Well, the three High Holy Day Prayer Books have now been packed away, the stray Memorial Books and High Holy Day handouts have been removed from the pews, and even the splendid Sanctuary Succah has faded and by now its fruit and flowers have been taken down. The many bags of groceries have been delivered to the folks at The Second Harvest along with our annual donation. The Torah covers in the ark are now returned to their customary burgundy. The new High Holy Day white covers are again safely wrapped for protection and placed in storage.

There is a collective breath of relief from the Temple’s exhausted professional staff, and we all share gratitude that all has gone well and our very best was offered to the glory of God and our people’s sacred heritage during this awesome Hebrew month of Tishri.

Your letters, cards, phone messages, and emails have assured us all that you were moved and inspired by the prayers, the music and the messages of these most holy days and the beautiful harvest festival as well.

On behalf of everyone here at Temple Sinai, we now want to remind each one of our Temple members, Judaism does not end with the Break the Fast! Both young and older, our Judaism has so much to offer us all year long. Don’t be a Seventh Day Absentist! Join us on Shabbat!

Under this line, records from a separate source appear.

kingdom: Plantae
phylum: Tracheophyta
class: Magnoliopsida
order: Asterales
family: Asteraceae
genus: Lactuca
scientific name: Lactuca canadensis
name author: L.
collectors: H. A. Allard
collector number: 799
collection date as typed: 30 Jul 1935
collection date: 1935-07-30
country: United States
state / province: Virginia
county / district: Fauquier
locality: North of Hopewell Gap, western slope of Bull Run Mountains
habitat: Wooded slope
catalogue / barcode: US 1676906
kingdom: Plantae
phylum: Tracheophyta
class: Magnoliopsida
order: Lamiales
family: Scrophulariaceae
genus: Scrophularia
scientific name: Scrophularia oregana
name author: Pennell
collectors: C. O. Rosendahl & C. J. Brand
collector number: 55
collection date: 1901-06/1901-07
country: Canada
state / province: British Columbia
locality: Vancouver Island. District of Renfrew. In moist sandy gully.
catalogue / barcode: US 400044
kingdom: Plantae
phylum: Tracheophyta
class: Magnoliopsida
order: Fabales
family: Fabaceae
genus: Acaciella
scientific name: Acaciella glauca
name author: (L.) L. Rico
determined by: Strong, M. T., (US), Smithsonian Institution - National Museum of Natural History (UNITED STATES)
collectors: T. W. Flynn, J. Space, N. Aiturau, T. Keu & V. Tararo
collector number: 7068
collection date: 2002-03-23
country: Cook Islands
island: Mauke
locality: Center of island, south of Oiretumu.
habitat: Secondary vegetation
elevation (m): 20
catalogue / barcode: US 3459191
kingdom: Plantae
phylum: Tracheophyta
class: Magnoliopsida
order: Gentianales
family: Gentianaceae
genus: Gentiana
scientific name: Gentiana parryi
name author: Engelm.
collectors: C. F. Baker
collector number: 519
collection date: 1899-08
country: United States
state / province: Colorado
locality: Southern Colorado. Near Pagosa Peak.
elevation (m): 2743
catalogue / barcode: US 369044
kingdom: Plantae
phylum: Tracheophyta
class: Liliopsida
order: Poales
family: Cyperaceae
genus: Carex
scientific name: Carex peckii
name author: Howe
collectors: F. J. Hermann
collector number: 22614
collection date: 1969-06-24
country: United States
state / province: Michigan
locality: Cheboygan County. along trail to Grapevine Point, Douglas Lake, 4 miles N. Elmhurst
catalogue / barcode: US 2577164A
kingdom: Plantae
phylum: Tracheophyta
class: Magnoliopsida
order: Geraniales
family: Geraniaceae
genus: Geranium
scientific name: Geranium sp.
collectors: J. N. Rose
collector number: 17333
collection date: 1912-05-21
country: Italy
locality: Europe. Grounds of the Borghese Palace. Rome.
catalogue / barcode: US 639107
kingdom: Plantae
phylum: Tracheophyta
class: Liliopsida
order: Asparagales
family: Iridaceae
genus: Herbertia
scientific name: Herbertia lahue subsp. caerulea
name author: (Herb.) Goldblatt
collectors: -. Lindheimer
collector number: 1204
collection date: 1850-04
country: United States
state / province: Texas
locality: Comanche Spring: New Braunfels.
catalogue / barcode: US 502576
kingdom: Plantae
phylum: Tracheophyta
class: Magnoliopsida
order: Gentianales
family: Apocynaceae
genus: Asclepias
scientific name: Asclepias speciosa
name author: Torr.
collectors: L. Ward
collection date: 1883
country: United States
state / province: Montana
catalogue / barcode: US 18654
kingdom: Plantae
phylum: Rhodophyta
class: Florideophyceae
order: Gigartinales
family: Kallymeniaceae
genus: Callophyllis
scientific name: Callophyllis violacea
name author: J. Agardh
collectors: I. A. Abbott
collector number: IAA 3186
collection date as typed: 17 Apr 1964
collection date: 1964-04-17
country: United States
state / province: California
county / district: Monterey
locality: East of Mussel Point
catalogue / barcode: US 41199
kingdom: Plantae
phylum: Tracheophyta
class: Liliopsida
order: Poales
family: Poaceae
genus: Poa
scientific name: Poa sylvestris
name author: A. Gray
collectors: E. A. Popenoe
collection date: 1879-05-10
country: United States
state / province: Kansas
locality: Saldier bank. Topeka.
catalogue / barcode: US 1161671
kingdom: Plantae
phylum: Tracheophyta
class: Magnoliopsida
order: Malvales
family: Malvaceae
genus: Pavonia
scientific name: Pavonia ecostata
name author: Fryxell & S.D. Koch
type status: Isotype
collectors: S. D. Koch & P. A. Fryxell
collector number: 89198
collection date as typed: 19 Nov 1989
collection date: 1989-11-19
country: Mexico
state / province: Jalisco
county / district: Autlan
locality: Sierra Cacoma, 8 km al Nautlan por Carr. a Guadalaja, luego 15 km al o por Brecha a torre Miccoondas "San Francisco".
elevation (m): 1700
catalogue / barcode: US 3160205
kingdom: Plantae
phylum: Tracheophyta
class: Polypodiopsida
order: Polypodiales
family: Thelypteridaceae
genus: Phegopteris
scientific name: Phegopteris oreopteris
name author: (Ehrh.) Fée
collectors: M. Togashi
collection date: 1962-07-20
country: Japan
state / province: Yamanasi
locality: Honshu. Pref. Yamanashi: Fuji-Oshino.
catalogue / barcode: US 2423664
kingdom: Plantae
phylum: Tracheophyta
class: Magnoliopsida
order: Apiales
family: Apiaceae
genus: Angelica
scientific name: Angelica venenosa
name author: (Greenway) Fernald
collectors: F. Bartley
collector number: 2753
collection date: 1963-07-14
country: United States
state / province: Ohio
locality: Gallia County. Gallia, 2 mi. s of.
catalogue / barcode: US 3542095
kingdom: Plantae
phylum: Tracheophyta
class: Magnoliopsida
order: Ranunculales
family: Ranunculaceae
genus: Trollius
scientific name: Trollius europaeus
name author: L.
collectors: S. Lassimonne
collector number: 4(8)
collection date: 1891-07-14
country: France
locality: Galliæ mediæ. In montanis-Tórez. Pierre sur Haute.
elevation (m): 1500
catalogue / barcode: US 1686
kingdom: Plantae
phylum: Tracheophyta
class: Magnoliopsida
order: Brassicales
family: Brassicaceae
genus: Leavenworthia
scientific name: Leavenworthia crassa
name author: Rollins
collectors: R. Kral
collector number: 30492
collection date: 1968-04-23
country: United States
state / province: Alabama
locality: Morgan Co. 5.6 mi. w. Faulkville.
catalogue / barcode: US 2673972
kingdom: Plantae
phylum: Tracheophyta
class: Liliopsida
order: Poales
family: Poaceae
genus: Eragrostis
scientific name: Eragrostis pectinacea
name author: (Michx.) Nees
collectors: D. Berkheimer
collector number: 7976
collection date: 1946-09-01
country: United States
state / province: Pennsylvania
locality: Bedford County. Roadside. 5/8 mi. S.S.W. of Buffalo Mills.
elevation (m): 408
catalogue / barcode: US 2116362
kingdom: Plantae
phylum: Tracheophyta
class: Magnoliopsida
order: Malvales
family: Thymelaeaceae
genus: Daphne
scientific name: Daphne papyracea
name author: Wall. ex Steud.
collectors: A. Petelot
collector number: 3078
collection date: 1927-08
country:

Modern life discourages introspection and we all need a time to slow it down, to explore and to savor life’s opportunities for joy and purpose. In one of his books, columnist Thomas Friedman related this engaging African proverb.
 Every morning in Africa, a gazelle wakes up.
    It knows it must run faster than the fastest lion or it will be killed.
    Every morning in Africa, a lion wakes up.
    It knows it must outrun the slowest gazelle or will starve to death.
    It doesn’t matter whether you are a lion or a gazelle.
    When the sun comes up, you better start running.  
My friends, surely you are not willing to settle for that as a description of your life are you? We are more than animals running in pursuit or fleeing from fear.

Lion or gazelle, pursuer or the pursued, step out of the furious race for a while and join us for Shabbat at Temple Sinai. Secure and welcome, I promise you that Shabbat Shalom, Sabbath peace, will provide you a safe and refreshing escape from the “Jungle.”